If you’re using oil-based products at night, an oil cleanse in the morning is an absolute must to effectively lift away those products and whatever they have brought to the skin’s surface overnight.
Step 2: Water-Based Cleanser
Water cleansers are used to remove water-based impurities like sweat and dirt after your oil cleanser removes oil-based impurities like makeup and SPF. Water cleansers come in three main forms: Foam cleansers, gel cleansers, and cleansing waters
Step 3: Toner
Toner is easily the most misunderstood skin care product and way more important than it receives credit for. Facial toner is basically the in-between skincare step. It's meant to be used after washing your face but before using your serum or moisturizer.

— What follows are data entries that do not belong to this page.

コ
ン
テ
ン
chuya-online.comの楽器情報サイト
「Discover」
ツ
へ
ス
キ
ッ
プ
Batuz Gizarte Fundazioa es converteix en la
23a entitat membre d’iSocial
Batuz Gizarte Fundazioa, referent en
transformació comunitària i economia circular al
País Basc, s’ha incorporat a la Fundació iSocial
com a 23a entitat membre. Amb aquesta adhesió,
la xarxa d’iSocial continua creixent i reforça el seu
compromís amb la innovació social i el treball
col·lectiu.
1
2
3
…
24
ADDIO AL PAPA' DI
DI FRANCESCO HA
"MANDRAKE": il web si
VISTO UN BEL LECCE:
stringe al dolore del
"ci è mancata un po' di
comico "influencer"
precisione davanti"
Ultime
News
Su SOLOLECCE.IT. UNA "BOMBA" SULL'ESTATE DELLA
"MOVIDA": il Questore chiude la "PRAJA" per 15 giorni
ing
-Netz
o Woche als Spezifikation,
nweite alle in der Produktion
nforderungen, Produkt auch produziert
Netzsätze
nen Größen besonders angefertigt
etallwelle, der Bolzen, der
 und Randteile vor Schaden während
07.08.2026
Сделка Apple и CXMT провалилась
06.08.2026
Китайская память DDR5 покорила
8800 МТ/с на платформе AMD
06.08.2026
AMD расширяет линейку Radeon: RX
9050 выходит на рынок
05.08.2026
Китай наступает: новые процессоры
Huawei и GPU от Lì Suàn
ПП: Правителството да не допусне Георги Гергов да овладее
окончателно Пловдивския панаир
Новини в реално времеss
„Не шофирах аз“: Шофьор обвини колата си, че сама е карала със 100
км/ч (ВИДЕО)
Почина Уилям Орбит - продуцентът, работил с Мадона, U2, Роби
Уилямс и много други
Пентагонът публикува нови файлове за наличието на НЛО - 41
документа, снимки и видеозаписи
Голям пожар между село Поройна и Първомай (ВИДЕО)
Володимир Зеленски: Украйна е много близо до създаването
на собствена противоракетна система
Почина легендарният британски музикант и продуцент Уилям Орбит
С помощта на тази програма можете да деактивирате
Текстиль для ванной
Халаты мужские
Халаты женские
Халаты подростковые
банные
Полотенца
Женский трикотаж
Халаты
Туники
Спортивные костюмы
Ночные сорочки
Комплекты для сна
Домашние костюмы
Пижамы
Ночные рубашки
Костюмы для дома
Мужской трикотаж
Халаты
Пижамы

Toner is the first barrier product you apply – good toner balances your skin’s PH, and is intended to hydrate – not strip your skin the way your astringent did in middle school.
Step 4: Serum
A serum is usually a liquid or gel containing high concentrations of skin actives, which are able to penetrate deeper than other topicals [like moisturizers] with content occlusives that prevent deeper penetration. The most important (and expensive) step in your morning skincare routine – aside from sun protection – is an antioxidant-rich serum. Your face is up against a lot of agents that wish to do it harm throughout the day. Serums see to it that none of those stressors live eternally as fine lines between your eyebrows.
Step 5: Moisturizer
There is no such thing as skin that is too hydrated, and your sunscreen should not be the stand-in for moisturizer. These two products serve vastly different purposes and are not interchangeable, no matter how moisturizing your sunscreen claims to be. Any decent moisturizer should hydrate skin—but the best ones also soothe, fight free radical damage, protect skin from future damage
Step 6: Sun Protection
Sunscreen, also known as sunblock, is a lotion, spray, gel, foam stick or other topical product that absorbs or reflects some of the sun's ultraviolet (UV) radiation.
Daily sun protection is as important as drinking water and paying your parking tickets on time, so there are zero excuses for not doing it.